[Opening Supplied material section]

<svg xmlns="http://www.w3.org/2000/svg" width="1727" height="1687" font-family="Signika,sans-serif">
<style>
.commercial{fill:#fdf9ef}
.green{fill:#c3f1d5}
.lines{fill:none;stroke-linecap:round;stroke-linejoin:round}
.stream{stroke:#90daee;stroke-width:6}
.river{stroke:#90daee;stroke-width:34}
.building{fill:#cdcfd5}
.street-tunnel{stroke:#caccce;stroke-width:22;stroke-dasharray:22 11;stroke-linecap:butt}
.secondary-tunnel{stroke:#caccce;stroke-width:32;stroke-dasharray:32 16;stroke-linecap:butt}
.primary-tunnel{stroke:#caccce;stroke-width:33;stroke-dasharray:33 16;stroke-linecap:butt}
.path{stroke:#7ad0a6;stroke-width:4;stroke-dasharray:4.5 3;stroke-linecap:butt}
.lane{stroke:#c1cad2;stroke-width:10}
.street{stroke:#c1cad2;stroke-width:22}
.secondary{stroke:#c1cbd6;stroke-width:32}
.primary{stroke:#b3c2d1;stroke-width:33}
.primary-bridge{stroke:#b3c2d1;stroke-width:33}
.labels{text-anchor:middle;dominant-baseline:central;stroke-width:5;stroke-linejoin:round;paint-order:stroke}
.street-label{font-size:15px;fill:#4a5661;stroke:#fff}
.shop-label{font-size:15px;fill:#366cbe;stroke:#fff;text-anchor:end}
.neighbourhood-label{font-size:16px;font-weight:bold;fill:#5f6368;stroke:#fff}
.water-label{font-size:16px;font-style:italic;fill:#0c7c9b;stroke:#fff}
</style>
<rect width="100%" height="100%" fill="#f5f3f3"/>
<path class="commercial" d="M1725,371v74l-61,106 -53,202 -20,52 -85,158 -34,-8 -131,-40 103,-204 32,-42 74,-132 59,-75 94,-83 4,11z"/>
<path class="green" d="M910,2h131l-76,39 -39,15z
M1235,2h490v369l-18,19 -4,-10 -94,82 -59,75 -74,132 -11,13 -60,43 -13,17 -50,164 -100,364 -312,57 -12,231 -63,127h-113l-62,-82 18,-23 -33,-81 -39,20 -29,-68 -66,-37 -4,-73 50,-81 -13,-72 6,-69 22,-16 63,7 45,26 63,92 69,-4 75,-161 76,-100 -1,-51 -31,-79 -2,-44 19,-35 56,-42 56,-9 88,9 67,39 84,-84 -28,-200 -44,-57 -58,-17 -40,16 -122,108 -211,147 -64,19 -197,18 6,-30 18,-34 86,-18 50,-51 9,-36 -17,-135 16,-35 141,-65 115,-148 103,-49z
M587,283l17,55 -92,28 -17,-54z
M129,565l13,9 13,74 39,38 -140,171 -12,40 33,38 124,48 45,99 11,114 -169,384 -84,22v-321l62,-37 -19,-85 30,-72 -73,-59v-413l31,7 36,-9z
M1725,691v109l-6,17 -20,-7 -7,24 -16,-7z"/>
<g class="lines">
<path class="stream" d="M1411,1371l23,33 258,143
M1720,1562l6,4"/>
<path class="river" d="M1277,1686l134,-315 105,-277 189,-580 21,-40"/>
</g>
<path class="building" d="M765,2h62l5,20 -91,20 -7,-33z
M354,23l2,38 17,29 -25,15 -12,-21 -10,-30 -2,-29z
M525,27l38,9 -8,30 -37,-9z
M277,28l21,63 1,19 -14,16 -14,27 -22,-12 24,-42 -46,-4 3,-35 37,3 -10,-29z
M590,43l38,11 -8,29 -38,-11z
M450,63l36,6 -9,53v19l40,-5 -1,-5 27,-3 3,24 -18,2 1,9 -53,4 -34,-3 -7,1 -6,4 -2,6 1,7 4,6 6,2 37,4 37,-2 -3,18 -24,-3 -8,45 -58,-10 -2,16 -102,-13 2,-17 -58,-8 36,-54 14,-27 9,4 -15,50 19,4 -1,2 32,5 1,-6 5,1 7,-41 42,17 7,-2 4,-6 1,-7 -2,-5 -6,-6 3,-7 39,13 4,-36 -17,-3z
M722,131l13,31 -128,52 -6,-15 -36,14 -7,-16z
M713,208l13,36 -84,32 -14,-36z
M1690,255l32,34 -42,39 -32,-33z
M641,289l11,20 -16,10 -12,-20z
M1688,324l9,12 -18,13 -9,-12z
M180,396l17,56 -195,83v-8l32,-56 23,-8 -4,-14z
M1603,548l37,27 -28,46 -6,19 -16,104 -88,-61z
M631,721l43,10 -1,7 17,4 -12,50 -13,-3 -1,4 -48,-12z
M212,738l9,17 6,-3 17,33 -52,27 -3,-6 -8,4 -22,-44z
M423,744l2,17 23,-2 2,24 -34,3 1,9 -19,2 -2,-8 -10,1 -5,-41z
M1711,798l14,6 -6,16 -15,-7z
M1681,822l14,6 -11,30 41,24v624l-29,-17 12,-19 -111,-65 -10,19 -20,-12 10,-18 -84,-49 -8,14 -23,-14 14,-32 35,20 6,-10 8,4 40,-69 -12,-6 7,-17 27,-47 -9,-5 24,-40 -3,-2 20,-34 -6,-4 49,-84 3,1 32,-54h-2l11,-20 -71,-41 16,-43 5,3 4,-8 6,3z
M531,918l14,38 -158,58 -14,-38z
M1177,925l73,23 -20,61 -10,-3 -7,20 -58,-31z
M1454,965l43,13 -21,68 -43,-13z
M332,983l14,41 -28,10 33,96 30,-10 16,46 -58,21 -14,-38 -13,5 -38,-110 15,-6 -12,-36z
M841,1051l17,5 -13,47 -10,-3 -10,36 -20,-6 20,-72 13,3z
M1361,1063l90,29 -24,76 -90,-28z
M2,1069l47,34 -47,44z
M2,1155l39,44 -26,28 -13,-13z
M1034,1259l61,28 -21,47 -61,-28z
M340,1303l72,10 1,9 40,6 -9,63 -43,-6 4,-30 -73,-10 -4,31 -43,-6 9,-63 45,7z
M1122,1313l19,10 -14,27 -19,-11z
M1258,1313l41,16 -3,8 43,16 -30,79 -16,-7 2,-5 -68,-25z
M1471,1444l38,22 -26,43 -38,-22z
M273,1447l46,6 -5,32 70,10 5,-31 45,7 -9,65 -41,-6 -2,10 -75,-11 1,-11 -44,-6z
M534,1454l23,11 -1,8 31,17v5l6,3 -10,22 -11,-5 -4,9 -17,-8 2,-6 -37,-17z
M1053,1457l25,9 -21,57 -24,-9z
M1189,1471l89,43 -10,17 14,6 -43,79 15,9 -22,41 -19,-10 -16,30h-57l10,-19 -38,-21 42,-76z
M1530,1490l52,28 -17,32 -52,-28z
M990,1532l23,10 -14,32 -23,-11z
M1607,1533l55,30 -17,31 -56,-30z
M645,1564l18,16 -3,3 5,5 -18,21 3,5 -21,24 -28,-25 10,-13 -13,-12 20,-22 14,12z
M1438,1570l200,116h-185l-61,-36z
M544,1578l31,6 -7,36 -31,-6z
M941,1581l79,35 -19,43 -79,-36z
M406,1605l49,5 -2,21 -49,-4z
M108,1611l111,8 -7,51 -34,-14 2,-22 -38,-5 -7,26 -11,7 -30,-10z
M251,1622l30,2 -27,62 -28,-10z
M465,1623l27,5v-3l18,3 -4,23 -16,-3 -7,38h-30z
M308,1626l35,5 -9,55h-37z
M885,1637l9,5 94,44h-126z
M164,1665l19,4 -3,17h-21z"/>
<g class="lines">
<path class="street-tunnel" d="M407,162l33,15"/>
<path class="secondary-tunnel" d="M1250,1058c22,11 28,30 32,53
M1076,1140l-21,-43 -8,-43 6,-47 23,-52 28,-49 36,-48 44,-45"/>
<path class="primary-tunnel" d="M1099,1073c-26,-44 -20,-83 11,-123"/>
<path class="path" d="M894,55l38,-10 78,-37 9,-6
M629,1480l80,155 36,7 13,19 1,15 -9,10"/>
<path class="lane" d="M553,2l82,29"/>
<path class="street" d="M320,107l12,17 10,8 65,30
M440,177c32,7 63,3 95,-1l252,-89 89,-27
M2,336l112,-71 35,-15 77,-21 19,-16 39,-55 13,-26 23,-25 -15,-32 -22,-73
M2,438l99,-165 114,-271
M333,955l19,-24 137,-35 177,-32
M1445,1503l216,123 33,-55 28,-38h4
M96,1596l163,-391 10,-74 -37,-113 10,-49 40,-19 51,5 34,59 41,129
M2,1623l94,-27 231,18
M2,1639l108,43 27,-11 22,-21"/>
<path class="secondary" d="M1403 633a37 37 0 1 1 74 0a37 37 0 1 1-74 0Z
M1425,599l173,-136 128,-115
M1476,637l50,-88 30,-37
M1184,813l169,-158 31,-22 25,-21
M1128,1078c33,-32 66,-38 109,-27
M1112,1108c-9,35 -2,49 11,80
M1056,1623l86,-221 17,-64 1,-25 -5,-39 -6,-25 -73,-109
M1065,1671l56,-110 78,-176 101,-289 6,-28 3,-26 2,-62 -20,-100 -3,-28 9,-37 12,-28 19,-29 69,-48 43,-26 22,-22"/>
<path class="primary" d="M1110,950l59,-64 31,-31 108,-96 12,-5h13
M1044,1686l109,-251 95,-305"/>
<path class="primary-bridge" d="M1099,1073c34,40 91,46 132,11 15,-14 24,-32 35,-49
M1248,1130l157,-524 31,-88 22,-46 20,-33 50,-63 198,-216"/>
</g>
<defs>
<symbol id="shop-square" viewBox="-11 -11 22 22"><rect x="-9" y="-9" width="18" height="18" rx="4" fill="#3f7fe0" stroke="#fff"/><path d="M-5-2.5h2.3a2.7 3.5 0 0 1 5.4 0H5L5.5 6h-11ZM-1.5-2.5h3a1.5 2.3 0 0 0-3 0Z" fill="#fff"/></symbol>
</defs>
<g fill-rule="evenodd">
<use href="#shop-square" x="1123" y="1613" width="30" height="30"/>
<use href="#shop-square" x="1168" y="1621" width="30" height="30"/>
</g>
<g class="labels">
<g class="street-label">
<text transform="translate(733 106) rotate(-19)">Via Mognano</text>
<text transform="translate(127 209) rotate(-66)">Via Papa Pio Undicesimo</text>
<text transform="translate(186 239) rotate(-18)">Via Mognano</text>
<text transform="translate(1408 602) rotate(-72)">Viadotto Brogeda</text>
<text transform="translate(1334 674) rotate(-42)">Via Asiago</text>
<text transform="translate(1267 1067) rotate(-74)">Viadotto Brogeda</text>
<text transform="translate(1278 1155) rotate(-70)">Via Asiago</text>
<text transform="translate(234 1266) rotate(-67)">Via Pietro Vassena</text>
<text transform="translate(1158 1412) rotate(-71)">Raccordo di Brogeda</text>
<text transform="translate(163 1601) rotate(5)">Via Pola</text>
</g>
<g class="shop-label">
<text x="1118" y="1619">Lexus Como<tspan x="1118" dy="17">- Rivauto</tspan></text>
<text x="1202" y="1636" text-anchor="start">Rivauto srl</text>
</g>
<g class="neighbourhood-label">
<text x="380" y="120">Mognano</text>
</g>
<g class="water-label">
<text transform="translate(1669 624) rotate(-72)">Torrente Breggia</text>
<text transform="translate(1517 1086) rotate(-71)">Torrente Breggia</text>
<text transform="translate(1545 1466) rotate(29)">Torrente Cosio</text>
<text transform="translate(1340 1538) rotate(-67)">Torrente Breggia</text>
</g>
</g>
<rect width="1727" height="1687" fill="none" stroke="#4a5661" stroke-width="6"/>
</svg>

[Closing Supplied material section]

Your task: If a line in the entries above holds the word "caccce", count it; then report the total alone.

Answer: 3